Nonostante la vita disordinata, i continui matrimoni, quattro figlie, la droga, Phillips aveva ancora da dare, musicalmente. Per i Beach Boys scrisse insieme a Lou Adler Kokomo, che volò al primo posto in classifica. E nonostante tutto, le star del rock continuavano ad ammirarlo. Fra questi Mick Jagger che si sforzò di fargli incidere un nuovo disco solista, mai terminato, uscito postumo. In “Pay Pack and Follow”, registrato tra il 1973 e il 1976, suonato quasi tutti gli Stones, da Keith Richards a Mick Taylor a Ron Wood. Phillips si aggiorna ancora, e il disco è in puro “Rolling Stones style”, con la splendida Oh Virginia, un duetto country emozionante con Mick Jagger, She Was Just 14 (che anni dopo, quando la figlia Mackenzie lo avrebbe accusato di incesto, avrebbe assunto connotati inquietanti: dedicata a lei, sin dal titolo era ambigua e conteneva liriche come “She ‘did it’ in a limousine”), un brano che musicalmente sembra uscire dalla cantina dove fu registrato “Exile on Main Street”, con Keith Richards e Phillips che evidentemente avevano fatto il pieno prima di registrare. E un pezzo, la caraibica e divertente Zulu Warrior scritto con Jagger.

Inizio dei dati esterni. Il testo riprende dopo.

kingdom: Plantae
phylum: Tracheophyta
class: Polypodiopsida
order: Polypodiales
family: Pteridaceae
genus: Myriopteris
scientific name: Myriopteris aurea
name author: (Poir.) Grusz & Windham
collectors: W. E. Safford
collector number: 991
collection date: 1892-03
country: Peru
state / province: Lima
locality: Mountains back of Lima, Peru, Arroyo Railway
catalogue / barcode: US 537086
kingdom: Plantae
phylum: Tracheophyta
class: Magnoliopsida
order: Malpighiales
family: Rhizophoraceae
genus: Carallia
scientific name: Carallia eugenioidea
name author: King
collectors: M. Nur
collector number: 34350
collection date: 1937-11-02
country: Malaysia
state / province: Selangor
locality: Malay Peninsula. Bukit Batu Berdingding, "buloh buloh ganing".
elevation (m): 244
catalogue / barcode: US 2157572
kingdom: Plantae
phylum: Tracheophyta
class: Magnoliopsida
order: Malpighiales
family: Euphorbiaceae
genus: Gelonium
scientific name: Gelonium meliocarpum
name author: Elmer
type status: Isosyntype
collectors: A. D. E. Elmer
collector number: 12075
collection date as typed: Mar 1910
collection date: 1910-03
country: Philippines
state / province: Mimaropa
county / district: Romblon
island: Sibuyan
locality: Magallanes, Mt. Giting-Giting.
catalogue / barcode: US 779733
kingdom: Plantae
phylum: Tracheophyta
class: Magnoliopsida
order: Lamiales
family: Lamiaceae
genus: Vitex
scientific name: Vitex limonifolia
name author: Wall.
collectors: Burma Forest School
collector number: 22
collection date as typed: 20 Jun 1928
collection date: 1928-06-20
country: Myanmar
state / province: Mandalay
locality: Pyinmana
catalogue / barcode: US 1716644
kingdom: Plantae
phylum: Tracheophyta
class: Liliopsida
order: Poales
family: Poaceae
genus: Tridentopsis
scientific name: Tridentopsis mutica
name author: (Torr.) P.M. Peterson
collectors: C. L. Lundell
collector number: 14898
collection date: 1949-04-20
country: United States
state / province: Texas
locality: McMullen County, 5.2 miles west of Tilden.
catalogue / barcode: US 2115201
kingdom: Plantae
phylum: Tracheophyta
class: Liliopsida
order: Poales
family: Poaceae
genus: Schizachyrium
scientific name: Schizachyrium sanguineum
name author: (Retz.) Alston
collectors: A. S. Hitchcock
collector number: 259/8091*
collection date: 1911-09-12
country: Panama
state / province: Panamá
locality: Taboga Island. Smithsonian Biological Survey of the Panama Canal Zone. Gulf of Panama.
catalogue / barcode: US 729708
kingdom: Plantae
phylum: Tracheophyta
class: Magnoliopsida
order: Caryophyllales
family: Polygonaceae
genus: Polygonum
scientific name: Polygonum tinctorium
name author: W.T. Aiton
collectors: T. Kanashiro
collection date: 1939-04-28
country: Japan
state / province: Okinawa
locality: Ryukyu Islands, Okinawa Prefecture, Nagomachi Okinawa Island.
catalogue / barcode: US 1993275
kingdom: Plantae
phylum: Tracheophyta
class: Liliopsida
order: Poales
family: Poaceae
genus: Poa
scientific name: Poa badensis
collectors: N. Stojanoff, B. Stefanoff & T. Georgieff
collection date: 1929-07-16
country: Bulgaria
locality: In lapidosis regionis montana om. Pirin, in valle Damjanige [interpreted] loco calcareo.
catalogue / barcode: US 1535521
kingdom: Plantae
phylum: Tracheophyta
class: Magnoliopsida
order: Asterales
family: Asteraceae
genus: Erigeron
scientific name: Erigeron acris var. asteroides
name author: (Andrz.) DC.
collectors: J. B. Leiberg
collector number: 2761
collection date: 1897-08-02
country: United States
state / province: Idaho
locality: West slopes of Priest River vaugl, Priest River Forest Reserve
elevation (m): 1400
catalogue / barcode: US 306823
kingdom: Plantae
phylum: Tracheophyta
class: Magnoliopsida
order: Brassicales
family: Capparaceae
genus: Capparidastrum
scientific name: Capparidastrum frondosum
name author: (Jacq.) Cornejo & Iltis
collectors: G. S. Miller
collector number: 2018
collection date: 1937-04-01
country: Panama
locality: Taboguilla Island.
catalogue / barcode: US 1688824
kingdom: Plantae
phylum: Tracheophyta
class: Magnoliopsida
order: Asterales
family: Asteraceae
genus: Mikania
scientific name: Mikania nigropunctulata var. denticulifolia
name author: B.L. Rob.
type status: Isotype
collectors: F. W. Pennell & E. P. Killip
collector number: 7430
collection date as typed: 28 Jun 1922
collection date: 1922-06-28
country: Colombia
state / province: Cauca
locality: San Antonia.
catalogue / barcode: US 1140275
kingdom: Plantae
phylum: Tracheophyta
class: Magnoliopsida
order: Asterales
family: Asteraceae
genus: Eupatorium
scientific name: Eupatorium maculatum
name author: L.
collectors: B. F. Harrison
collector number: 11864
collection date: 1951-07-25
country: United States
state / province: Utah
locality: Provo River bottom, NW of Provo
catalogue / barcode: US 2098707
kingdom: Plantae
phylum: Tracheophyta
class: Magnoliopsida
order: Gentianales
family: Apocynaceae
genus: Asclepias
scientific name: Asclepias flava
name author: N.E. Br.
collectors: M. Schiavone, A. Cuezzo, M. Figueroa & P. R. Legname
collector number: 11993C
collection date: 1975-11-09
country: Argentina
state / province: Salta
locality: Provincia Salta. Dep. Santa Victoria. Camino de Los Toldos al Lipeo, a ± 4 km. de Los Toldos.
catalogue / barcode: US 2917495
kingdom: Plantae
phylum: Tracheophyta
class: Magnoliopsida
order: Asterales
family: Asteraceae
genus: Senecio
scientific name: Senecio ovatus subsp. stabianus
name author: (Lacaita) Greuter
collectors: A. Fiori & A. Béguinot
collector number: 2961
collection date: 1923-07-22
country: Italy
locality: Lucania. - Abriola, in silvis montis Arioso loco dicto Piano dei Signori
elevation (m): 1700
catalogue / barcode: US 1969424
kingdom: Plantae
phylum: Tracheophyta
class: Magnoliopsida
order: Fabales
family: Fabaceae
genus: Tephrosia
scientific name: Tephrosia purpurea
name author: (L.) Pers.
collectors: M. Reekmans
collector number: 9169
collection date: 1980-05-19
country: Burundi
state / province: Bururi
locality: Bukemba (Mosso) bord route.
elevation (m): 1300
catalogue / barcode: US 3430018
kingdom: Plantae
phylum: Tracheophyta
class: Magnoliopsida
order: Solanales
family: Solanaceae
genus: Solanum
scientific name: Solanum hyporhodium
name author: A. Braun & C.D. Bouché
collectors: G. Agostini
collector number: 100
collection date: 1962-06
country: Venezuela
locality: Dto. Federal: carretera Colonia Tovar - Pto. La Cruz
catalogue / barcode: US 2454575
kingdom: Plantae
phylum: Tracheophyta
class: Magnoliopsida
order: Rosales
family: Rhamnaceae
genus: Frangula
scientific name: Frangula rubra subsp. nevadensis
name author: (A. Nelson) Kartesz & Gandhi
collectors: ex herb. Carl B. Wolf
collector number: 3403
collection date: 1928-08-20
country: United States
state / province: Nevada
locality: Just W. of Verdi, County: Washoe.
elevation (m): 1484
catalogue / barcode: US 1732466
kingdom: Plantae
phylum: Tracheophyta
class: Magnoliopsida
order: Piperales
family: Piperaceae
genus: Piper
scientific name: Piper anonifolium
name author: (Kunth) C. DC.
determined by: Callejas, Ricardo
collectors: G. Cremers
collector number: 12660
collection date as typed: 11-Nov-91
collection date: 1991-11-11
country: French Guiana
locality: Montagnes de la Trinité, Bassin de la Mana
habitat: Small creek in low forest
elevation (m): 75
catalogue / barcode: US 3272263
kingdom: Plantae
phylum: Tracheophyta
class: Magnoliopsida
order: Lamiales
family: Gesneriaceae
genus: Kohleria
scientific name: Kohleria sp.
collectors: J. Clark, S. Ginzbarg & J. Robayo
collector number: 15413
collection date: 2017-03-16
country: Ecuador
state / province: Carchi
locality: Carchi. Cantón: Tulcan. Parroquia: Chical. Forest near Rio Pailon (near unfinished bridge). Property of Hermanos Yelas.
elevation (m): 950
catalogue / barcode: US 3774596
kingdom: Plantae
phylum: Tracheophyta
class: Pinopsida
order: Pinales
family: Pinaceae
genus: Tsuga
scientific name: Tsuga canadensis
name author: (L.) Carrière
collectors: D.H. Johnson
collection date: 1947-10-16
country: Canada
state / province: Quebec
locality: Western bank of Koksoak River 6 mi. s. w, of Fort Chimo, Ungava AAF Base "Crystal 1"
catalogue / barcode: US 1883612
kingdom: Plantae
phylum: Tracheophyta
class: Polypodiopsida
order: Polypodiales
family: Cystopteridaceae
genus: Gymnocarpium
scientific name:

A testimoniare le mille ombre che si proiettano sull’ormai ex re lupo di Los Angeles il disco si conclude con la profetica 2001, l’anno della sua morte, in cui ci si immagina la colossale festa di fine millennio, il capodanno del 1999. Non sapeva che in quello stesso anno sarebbe invece morto.
Anche queste registrazioni sarebbero uscite postume. Dopo un arresto per droga, in cui se la cavò facendo insieme alla figlia Mackenzie, star della televisione e tossicomane anche lei, una campagna contro gli stupefacenti, per il resto della vita si sarebbe limitato a fare concerti con reunion puramente nostalgiche dei Mamas and Papas (mancava soprattutto Mama Cass, lei la regina del Topanga Canyon, lui il re, morta soffocata da un boccone di sandwich nel 1974), scrivere l’autobiografia, cadere e uscire da alcol e droga. Fino alla morte nel 2001.
Ma Phillips non trovò pace neanche da morto. Nel 2008 la figlia Mackenzie (una carriera di attrice di successo distrutta dalla droga) scrisse una autobiografia devastante nei suoi confronti in cui diceva di essere stata l’amante del padre per circa dieci anni, inizialmente stuprata da lui a 11 anni dopo averla stordita con l’eroina. Nessuna delle sue altre tre figlie e le sue tre mogli vollero credere a questa storia, che in ogni caso portò a toccare il fondo di un marciume che nessuno, ai tempi della Summer of Love, avrebbe ma previsto e creduto possibile. Di Phillips, oggi, restano solo una manciata di canzoni memorabili e niente altro, cancellato senza sapere se fosse innocente o no dell’incesto dagli annali del rock.
50 anni dopo nessuno porta più fiori nei capelli, a sognare la California sono rimasti i turisti e Monterey è una delle tante cittadine per ricchi pensionati.
Perché se un sogno non si realizza, diventa una maledizione. Da qualche parte, sulla spiaggia di Malibu, si aggira ancora un lupo, quello di Los Angeles, in cerca di quel sogno.